Nur minimal gestiegen sind die Ausgaben für Forschung und Entwicklung; diese lagen 2013 EU-weit nur knapp über 2% des Bruttoinlandproduktes. Die EU ist damit nicht nur weiterhin klar von ihrem 3% Ziel entfernt sondern liegt auch deutlich hinter den USA (2,8%), Japan (3.4%) und Südkorea (4%) zurück.
Im Gegensatz dazu hat die EU teils deutliche Fortschritte bei Bildung und Klimaschutz erzielt. Der Anteil früher Schulabgänger wurde deutlich reduziert und liegt mit 12% nur mehr zwei Prozentpunkte über dem Europa 2020 Ziel. Noch stärker ist der Anteil der Hochschulabsolventen bei 30- bis 34-Jährigen gestiegen. EU-weit liegt dieser bei rund 37% und damit drei Prozentpunkte unter dem Ziel für 2020. Ebenso hat sich der Ausstoß von Treibhausgasen seit 1990 um 18% verringert – das Ziel sind 20% bis 2020. Dazu beigetragen haben das verringerte Wirtschaftswachstum seit Ausbruch der Krise in 2008 und der Ausbau erneuerbarer Energien, die 2012 einen Anteil von 14% am EU-Gesamtenergieverbrauch ausmachten. Treibhausgasemissionen und erneuerbare Energien gehören zu den sogenannten „20-20-20“ Zielen und können bis 2020 realistischerweise erreicht werden. Beim EU-Klimagipfel im Oktober 2014 wurden daher neue, ambitioniertere Ziele bis 2030 beschlossen.

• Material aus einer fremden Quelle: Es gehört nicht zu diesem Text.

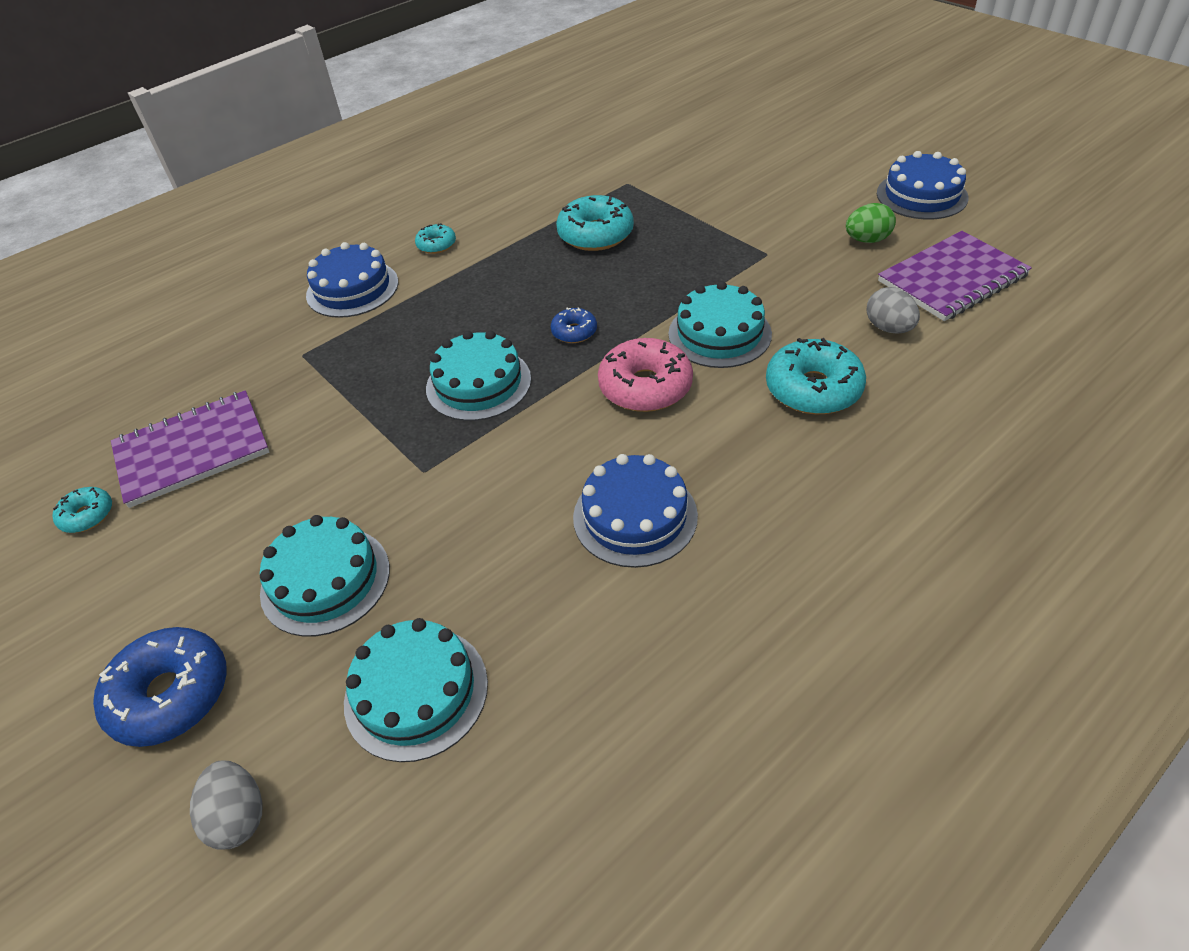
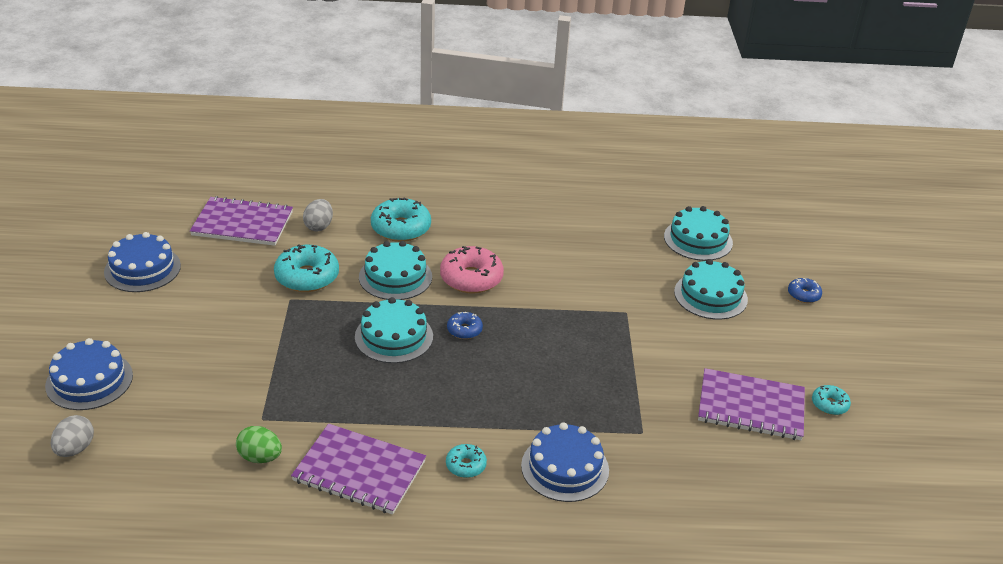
camera: 145 degrees left, 10 degrees down
blue donut [93,627,227,747] -> blue donut [788,278,822,303], size x0.53
grey egg [190,761,262,850] -> grey egg moved to [51,415,94,457]
turquoise cake [426,331,531,421] -> turquoise cake moved to [355,297,433,363]
turquoise donut [556,195,634,251] -> turquoise donut moved to [274,244,339,292]
blue cake [573,454,698,568] -> blue cake moved to [45,338,133,410]
green egg [846,203,896,243] -> green egg moved to [236,426,282,463]
none -> purple notebook [291,424,426,515]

„Während die Wirtschaftskrise also deutliche Verschlechterungen bei Beschäftigung und Armutsgefährdung mit sich gebracht hat, hat sie gleichzeitig zur Zielerreichung der Klima- und Energieziele der Europa 2020 Strategie beigetragen. Diese Zwickmühle gilt es für die neue EU-Kommission in einer überarbeiteten Europa 2020 Strategie zu lösen“, so Markus Hametner. Das Institut für Nachhaltigkeitsmanagement der WU Wien analysiert seit 2007 im Auftrag von Eurostat die Nachhaltige Entwicklung der EU, d.h. den Fortschritt in Bezug auf ihre wirtschafts-, sozial- und umweltpolitischen Ziele.